> _TEXT SEGMENT_
Sheep, I think, will succeed in Natal, but I
do not think that the experiment has been
fairly tried as yet. The soil is, I think,
generally good, except where (as in some of Byrne's
lots) it consists of ironstone boulders; but
it wants some cooling element mixed with it;
the sun and rain throughout the summer
making it a perfect-steam bath. As to
climate, I have not been able to give it a fair
trial; but I am inclined to think that of
Natal far superior to that of the Overberg
country. You will scarcely believe it when I
tell you, that up here I have suffered more
from cold than heat, and that in one day
I have known an excellent thermometer in
the heat vary from sixty-three to ninety-one.
Living in a tent, you certainly feel the slightest
change of temperature, especially when you
are ill. I have not yet tried the sport of
Natal, but there is plenty to be had. Buffaloes,
hippopotami, and elephants are to be found in
Natal: here quaggas, zebras, gnus, and all
the game that run in large herds. I separated
a young zebra filly from the herd the other
day, and succeeded in driving it home to the
tent, but, unluckily, one of the Hottentots
gave it boiled milk instead of fresh, and killed
it. I was much vexed, but hope to get
another. I have a screw of a horse, for which I
gave ten pounds, which I mean to sell in
Maritzburgh, and a splendid dog, which cost
me three pounds. Remember, every saddle
ought to have a false or double pad to ensure
against a sore back; a nuisance to which horses
are subject here. My saddles are worth seven
pounds here: cost in England, cash, three
pounds ten shillings.

"You cannot depend upon any of your
maps at home for the geography of this
country; the breadth of the land between the
mountains and the sea is not great enough; the
direction and termination of the Drakenberg
range are laid down quite wrong, and the
Northern Sovereignty is all dur malkander
as the Dutch sayall confusion. But an
accurate map of South Africa is now in
preparation by Captain Hall, of the Ordnance,
and Moffatt (son of the missionary) who
received in England the education of a civil
engineer, and has held the appointment of
Surveyor to the Northern Sovereignty, is
furnishing him with the materials for a
correct map of the Sovereignty and of the
country beyond the Vaal River (where the
emigrant Boers are) as far as it is known. He has
collected the materials with great personal
labour, partly by actual observations, and
partly by questioning Boers and traders, and
testing their accounts by comparison. The
great problems still to be solved are the
courses eastward of the Limpopo and
Elephants' Rivers, and their embouchures. The
country there is so unhealthy that few have
ventured on the quest, and those have never
returned!

"The Sovereignty is bounded on the S. by
the Orange River, on the N. by the Vaal
River, on the W. by the junction of the
Orange and Vaal, and on the E. by the
Drakenberg and Quathlamba mountains (for
they are not, as stated on the maps, the same).

> _ITEMS_

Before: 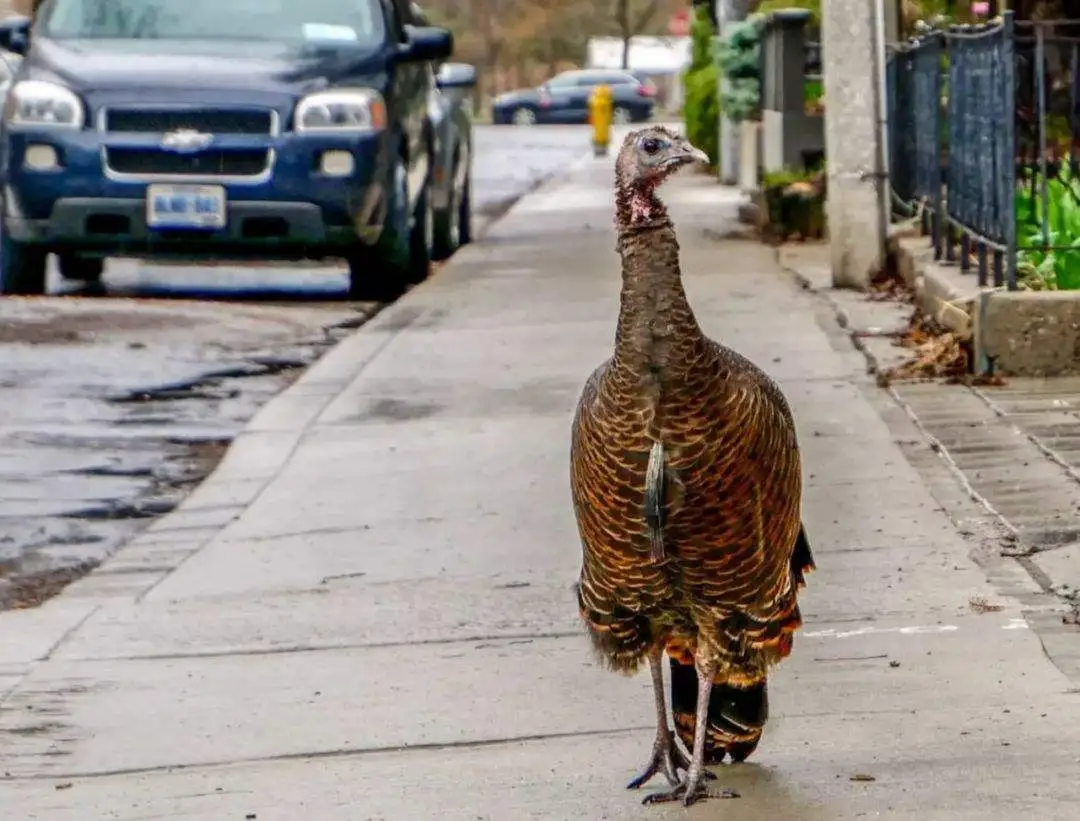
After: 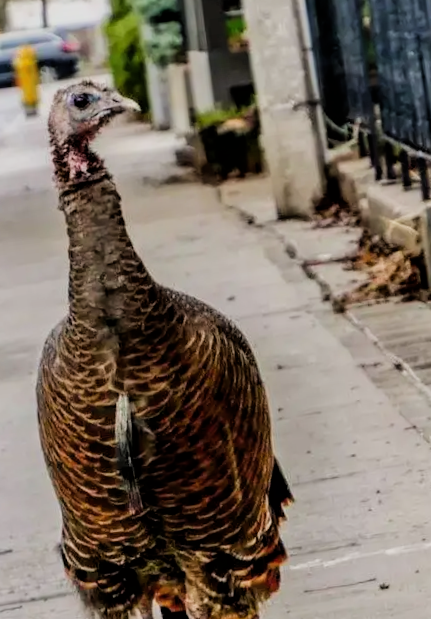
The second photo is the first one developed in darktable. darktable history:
crop and rotate: left 49.936%, top 10.094%, right 13.136%, bottom 24.256%
color balance rgb: global vibrance -1%, saturation formula JzAzBz (2021)
filmic rgb: black relative exposure -5 EV, hardness 2.88, contrast 1.2
rotate and perspective: rotation -6.83°, automatic cropping off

> _INSTRUCTIONS_
(1) Answer these questions about the text on Natal:
(a) How much did the writer pay for the horse?
(b) Who is preparing an accurate map of South Africa?
(c) Which river bounds the Sovereignty on the north?
(2) Repeat the records word for word, leaving the pictures out of your answer.
The text on Natal and the records have no connection to each other.

> _CORRECT ANSWERS_
(1)
(a) Ten pounds.
(b) Captain Hall, of the Ordnance.
(c) The Vaal River.

(2)
Before: 
After: 
The second photo is the first one developed in darktable. darktable history:
crop and rotate: left 49.936%, top 10.094%, right 13.136%, bottom 24.256%
color balance rgb: global vibrance -1%, saturation formula JzAzBz (2021)
filmic rgb: black relative exposure -5 EV, hardness 2.88, contrast 1.2
rotate and perspective: rotation -6.83°, automatic cropping off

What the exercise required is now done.